TASK DETAILS —
Look for the word "function" in the entries and copy each line where it appears.

RECORDS FOR PROCESSING —
═══
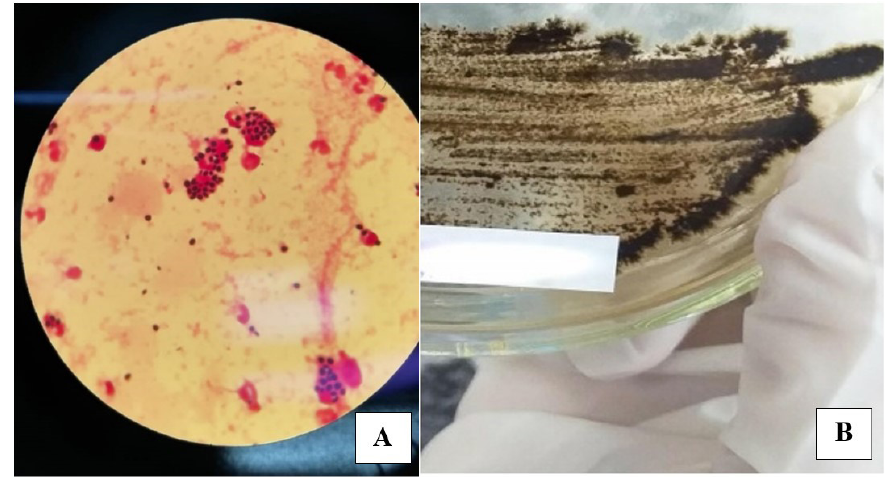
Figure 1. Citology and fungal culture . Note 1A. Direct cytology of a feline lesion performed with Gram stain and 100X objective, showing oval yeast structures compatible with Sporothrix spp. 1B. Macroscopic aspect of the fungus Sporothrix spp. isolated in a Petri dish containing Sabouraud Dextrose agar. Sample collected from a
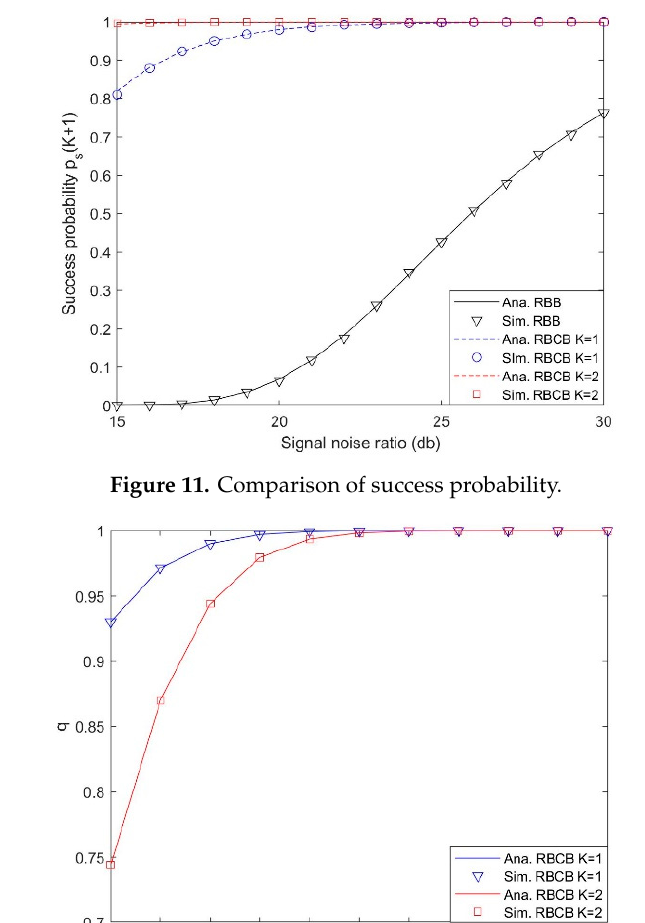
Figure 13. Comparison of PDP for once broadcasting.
═══
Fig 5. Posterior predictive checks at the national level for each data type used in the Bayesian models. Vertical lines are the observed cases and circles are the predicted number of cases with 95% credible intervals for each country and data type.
═══
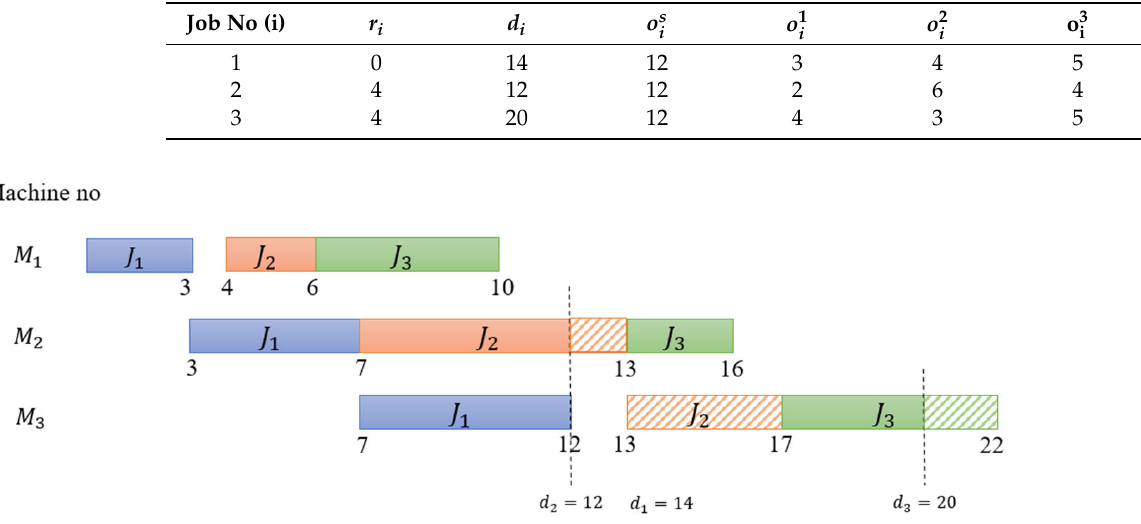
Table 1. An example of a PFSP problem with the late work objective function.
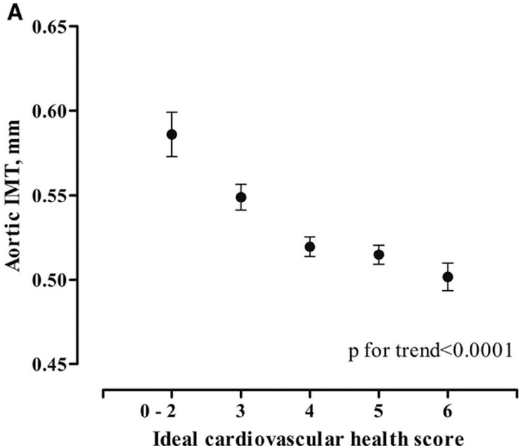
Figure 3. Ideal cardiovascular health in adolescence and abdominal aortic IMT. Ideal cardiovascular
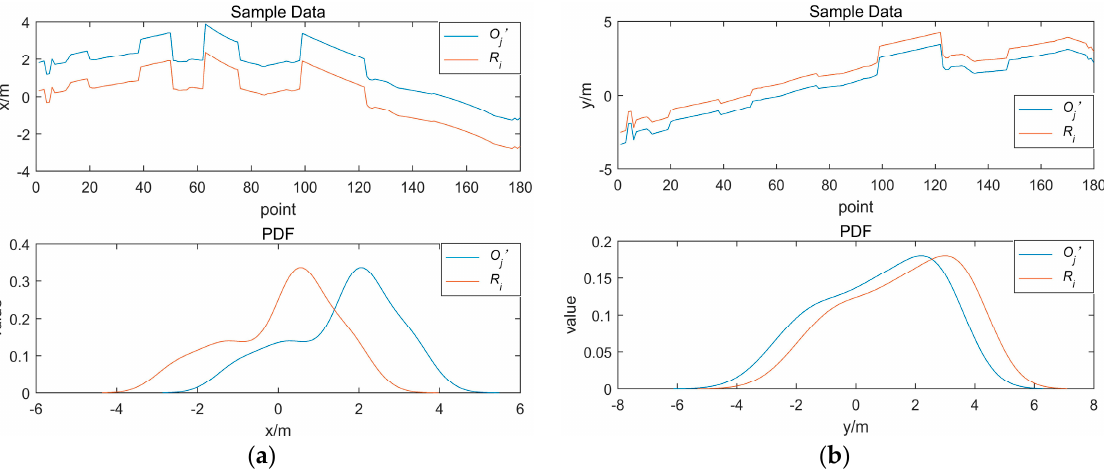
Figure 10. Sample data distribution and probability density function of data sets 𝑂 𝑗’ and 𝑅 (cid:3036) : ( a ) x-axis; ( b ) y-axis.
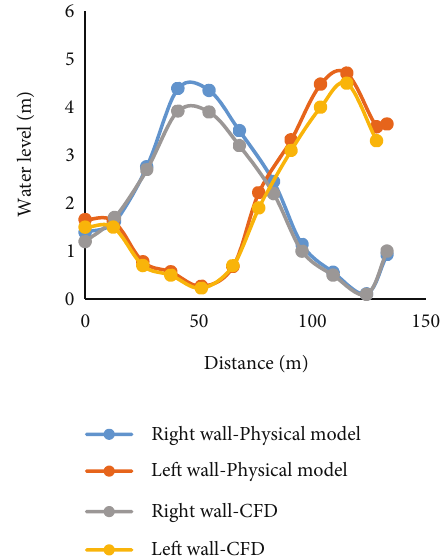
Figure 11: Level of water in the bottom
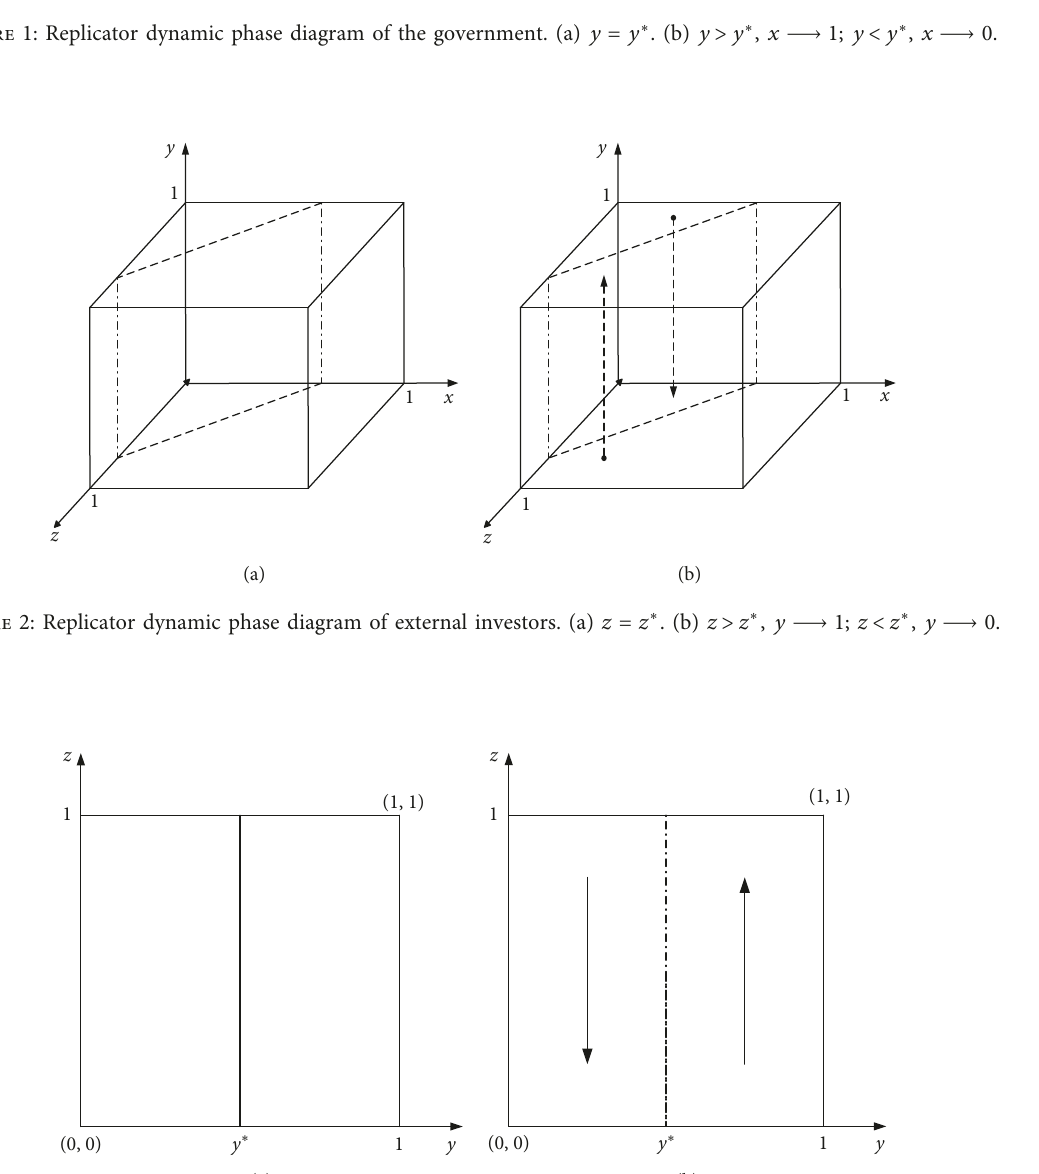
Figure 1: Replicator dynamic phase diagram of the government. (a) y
═══
ANSWER TO THIS TASK —
Table 1. An example of a PFSP problem with the late work objective function.
Figure 10. Sample data distribution and probability density function of data sets 𝑂 𝑗’ and 𝑅 (cid:3036) : ( a ) x-axis; ( b ) y-axis.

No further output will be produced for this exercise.